In the 2022-23 Budget, Chief Minister Basavaraj Bommai expressed optimism about the state’s economic growth and development. He announced several welfare and infrastructure schemes.
However, Karnataka needs much time and effort before it can achieve revenue surplus again and bring down its debts below 25% of the GSDP.
“I would peg that the state will require 8-10 years of fiscal discipline before getting back on track. This means that successive governments will have to bear the brunt of this crisis,” a senior minister in Bommai’s Cabinet told DH.
In such a scenario and with one year to go for the Assembly elections, how much of the promised projects will the government be able to deliver?
The Medium Term Fiscal Plan (MTFP) 2022-26 flags that in the given financial situation, Karnataka has little scope for new projects. As the growth in revenue receipts in the immediate future may not deviate much from the existing trend, it is important that timely measures are taken by the state to contain the revenue expenditure, it cautions.
Unless there are large-scale measures led by the Centre, Karnataka’s growth story will remain slow, points out B V Madhusudhan Rao, Senior Research Advisor, Centre for Budget and Policy Studies.
“All state governments are making efforts. But, with taxing power being taken away from states and given to GST Council, there is little that states can do. The Centre will have to take some large measures. Otherwise, the state government will have to keep borrowing money, of which 50% will go towards meeting revenue deficit,” he says.
If this vicious cycle of borrowing and revenue deficit continues, big-ticket infrastructure projects such as the Mekedatu or the Upper Krishna projects may remain only as token announcements, he observes.
The state government has, over the years, made a habit of announcing projects without factoring in the budget.
“A token amount is allocated in the budget and the project will keep dragging on for years.
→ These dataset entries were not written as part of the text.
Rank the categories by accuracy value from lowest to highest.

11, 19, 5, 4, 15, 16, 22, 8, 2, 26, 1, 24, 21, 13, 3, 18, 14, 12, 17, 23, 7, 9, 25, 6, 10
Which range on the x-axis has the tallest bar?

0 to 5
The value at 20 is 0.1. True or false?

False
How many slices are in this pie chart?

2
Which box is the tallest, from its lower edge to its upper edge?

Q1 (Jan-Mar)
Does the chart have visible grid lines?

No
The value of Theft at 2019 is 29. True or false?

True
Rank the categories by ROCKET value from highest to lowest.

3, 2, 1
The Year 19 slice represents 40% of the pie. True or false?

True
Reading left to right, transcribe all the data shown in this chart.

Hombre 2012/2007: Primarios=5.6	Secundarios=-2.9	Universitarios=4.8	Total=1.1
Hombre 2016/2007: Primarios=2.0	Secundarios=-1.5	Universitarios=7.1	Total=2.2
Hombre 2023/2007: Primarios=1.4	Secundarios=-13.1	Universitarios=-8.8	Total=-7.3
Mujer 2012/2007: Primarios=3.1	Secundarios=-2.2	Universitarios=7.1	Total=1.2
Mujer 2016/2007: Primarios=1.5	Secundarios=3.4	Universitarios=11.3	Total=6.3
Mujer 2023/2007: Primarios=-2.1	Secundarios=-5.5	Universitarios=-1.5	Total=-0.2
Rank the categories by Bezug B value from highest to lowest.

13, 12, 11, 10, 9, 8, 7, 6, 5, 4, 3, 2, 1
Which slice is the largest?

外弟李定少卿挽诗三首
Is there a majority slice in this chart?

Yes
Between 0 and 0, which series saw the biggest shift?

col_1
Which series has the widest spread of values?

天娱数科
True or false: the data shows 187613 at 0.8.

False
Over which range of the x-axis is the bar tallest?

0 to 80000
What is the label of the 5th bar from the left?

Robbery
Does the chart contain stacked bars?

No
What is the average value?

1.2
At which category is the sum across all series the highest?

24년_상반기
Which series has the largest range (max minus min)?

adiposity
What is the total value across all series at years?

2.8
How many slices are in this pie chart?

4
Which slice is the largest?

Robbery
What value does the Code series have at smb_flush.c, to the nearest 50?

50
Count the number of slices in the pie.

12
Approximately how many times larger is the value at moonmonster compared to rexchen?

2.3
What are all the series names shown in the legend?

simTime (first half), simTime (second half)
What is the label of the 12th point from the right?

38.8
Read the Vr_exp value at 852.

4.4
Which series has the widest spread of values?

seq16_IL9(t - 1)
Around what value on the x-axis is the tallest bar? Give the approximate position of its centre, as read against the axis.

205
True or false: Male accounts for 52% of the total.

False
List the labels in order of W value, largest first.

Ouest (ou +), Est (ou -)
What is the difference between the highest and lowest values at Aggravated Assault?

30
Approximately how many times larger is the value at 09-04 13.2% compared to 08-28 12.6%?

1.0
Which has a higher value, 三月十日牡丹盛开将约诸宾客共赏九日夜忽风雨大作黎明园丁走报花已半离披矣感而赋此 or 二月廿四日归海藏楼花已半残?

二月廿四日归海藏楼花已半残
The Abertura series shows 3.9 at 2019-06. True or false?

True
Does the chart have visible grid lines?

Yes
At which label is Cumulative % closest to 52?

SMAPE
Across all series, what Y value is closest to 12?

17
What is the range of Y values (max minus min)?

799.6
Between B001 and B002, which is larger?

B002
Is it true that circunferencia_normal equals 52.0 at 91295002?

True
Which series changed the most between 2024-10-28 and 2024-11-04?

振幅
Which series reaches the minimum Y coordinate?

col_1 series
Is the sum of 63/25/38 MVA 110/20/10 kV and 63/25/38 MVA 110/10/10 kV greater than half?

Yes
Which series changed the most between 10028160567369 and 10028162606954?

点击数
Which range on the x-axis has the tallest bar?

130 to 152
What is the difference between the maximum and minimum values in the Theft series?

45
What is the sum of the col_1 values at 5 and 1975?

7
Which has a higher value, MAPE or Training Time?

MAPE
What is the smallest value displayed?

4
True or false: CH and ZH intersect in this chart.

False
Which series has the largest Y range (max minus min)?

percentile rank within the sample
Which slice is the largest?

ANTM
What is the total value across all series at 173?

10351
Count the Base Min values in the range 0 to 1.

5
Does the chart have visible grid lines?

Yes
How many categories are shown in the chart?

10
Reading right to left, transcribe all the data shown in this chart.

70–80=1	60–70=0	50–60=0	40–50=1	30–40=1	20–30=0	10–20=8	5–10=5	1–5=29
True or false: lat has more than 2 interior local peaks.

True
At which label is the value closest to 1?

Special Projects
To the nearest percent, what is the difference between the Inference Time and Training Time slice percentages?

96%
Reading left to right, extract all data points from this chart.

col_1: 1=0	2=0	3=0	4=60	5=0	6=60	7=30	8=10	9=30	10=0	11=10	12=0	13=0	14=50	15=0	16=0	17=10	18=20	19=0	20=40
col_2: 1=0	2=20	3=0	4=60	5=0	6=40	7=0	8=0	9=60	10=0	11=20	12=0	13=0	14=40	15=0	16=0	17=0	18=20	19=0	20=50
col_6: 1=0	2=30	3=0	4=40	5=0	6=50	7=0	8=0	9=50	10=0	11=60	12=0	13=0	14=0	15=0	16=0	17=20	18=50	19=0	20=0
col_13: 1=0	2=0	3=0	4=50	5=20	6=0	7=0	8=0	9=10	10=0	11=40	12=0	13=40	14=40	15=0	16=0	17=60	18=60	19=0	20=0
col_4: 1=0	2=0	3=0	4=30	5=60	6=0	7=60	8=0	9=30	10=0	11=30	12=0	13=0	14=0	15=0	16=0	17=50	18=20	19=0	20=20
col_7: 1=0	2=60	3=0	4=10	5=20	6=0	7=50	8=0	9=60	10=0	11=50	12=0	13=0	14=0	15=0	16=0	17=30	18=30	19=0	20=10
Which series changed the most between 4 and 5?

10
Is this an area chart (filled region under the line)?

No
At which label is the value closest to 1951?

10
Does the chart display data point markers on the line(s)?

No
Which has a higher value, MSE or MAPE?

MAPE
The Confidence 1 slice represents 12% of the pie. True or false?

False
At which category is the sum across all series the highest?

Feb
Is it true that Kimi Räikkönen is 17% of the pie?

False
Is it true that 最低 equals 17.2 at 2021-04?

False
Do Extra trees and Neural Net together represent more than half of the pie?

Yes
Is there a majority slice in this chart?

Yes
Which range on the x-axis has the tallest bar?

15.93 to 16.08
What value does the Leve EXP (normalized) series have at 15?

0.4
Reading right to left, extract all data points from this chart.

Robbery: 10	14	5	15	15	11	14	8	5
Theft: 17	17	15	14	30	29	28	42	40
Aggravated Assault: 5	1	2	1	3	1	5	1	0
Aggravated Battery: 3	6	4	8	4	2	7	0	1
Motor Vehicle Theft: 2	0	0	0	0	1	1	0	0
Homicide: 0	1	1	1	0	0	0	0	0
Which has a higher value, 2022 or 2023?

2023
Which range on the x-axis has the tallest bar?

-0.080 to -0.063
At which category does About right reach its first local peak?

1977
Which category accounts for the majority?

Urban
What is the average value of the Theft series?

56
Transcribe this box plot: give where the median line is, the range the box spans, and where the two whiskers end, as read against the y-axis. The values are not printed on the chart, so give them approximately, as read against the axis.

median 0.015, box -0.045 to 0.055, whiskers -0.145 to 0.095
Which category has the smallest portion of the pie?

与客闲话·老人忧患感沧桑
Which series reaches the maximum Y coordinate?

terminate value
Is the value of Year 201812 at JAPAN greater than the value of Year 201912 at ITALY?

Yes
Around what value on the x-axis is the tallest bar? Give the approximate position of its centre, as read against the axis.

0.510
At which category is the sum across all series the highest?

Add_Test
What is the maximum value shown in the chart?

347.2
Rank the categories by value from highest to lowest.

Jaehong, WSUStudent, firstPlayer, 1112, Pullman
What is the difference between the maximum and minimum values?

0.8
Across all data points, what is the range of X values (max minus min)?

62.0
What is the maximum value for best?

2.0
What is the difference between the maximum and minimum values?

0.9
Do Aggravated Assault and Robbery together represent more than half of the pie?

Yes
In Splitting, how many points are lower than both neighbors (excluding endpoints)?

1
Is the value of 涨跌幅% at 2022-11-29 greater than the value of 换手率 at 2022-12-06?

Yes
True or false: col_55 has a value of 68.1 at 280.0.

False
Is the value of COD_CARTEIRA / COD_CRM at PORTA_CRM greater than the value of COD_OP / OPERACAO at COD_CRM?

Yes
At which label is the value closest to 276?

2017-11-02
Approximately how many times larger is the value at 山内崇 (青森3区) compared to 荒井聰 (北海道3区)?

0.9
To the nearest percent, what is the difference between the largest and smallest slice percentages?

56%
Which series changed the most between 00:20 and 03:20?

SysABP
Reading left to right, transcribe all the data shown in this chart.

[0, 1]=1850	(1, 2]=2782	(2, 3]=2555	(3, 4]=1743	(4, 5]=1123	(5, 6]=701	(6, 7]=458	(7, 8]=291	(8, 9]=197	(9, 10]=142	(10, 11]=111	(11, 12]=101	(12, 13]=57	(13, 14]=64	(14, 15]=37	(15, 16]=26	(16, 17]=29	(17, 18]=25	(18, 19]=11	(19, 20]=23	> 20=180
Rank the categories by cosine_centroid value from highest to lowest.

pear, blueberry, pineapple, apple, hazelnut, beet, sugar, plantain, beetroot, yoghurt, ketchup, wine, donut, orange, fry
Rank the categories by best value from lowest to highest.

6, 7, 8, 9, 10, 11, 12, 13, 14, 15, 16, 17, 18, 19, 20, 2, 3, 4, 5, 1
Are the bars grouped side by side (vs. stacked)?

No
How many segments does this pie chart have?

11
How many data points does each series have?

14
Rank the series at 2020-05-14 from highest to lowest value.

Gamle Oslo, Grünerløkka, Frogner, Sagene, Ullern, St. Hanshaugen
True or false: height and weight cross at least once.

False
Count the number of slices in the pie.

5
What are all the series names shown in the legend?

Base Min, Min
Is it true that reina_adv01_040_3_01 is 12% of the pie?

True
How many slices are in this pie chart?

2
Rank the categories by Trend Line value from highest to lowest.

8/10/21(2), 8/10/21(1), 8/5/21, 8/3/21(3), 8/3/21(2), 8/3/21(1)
They will even encourage calling for tenders, but it will go nowhere,” a former bureaucrat laments.
A legislation must be brought in prohibiting announcement of new schemes unless at least 1/3 of the budget is available for new projects, he urges.
Increasing capital receipts in the near future by monetization of selective government assets, generating revenue from disinvestment in certain government initiatives, apart from identifying unused funds in various boards/corporations are among the several recommendations made by the MTFP.
With a long road ahead for the government, it’s immediate focus should be on backward taluks.
It should prioritise the 93 aspirational taluks that lack in basic infrastructure and are falling behind in sustainable development goals, says Karnataka State Policy & Planning Commission deputy chairperson B J Puttaswamy.